* _Activity_
Without including any pictures, give back all of the data exactly.

Images with keypoint coordinates
-=-=-

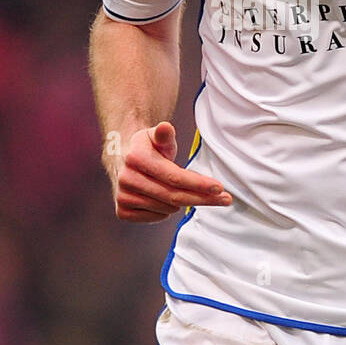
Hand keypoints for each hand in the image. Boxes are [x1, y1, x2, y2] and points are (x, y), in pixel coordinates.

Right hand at [108, 121, 232, 223]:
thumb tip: (165, 127)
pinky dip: (167, 210)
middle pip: (173, 196)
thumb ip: (164, 134)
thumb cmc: (146, 148)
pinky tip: (165, 199)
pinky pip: (156, 216)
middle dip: (202, 198)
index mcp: (136, 158)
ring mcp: (123, 196)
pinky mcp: (122, 211)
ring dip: (182, 202)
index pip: (174, 177)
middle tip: (224, 199)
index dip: (199, 184)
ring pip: (167, 208)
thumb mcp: (155, 136)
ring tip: (182, 190)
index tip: (220, 188)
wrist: (121, 159)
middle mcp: (127, 179)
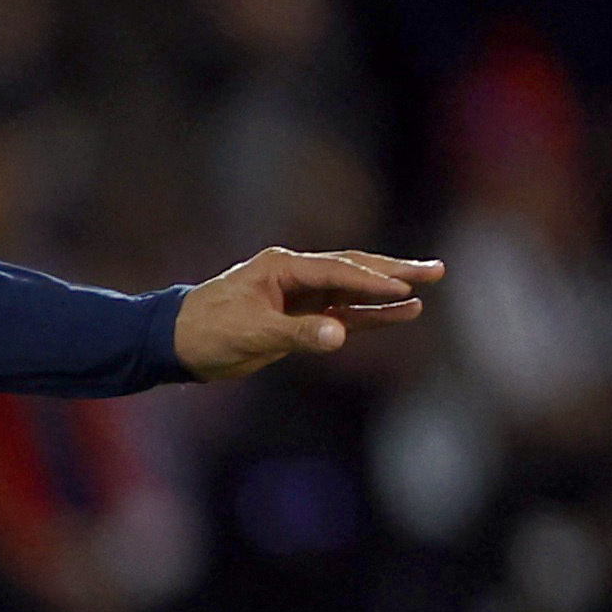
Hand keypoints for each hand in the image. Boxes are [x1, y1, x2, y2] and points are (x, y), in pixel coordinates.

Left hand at [174, 248, 437, 380]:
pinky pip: (342, 314)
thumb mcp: (251, 333)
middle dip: (394, 271)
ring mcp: (299, 296)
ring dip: (387, 293)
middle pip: (353, 270)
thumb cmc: (206, 331)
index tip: (404, 288)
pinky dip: (369, 315)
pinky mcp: (299, 319)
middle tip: (436, 270)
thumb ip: (297, 334)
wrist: (175, 344)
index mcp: (281, 267)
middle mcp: (294, 276)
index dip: (371, 281)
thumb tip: (338, 335)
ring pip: (352, 292)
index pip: (337, 271)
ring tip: (428, 288)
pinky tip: (400, 314)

-=-=-

* _Result for this task_
Hand keypoints for each hand in the image. Boxes are [x1, y1, x2, y2] and points are (x, y), in pixel coordinates.

Right hand at [108, 121, 232, 223]:
thumb tip: (165, 127)
pinky dip: (167, 210)
middle pip: (173, 196)
thumb ip: (164, 134)
thumb cmc: (146, 148)
pinky tip: (165, 199)
pinky pip: (156, 216)
middle dip: (202, 198)
index mcp: (136, 158)
ring mcp: (123, 196)
pinky mcp: (122, 211)
ring dip: (182, 202)
index pip: (174, 177)
middle tip: (224, 199)
index dip: (199, 184)
ring pip: (167, 208)
thumb mcp: (155, 136)
ring tip: (182, 190)
index tip: (220, 188)
wrist: (121, 159)
middle mcp: (127, 179)
Hand keypoints for each hand in the image. Boxes are [x1, y1, x2, y2] and points are (x, y), in pixel coordinates.

Left hand at [174, 248, 437, 380]:
pinky pip: (342, 314)
thumb mcp: (251, 333)
middle dip: (394, 271)
ring mcp: (299, 296)
ring dip: (387, 293)
middle pip: (353, 270)
thumb cmc: (206, 331)
index tip: (404, 288)
pinky dip: (369, 315)
pinky mcp: (299, 319)
middle tip: (436, 270)
thumb ip: (297, 334)
wrist: (175, 344)
index mcp: (281, 267)
middle mcp: (294, 276)
index dip: (371, 281)
thumb tip: (338, 335)
ring pip: (352, 292)
index pip: (337, 271)
ring tip: (428, 288)
pinky tip: (400, 314)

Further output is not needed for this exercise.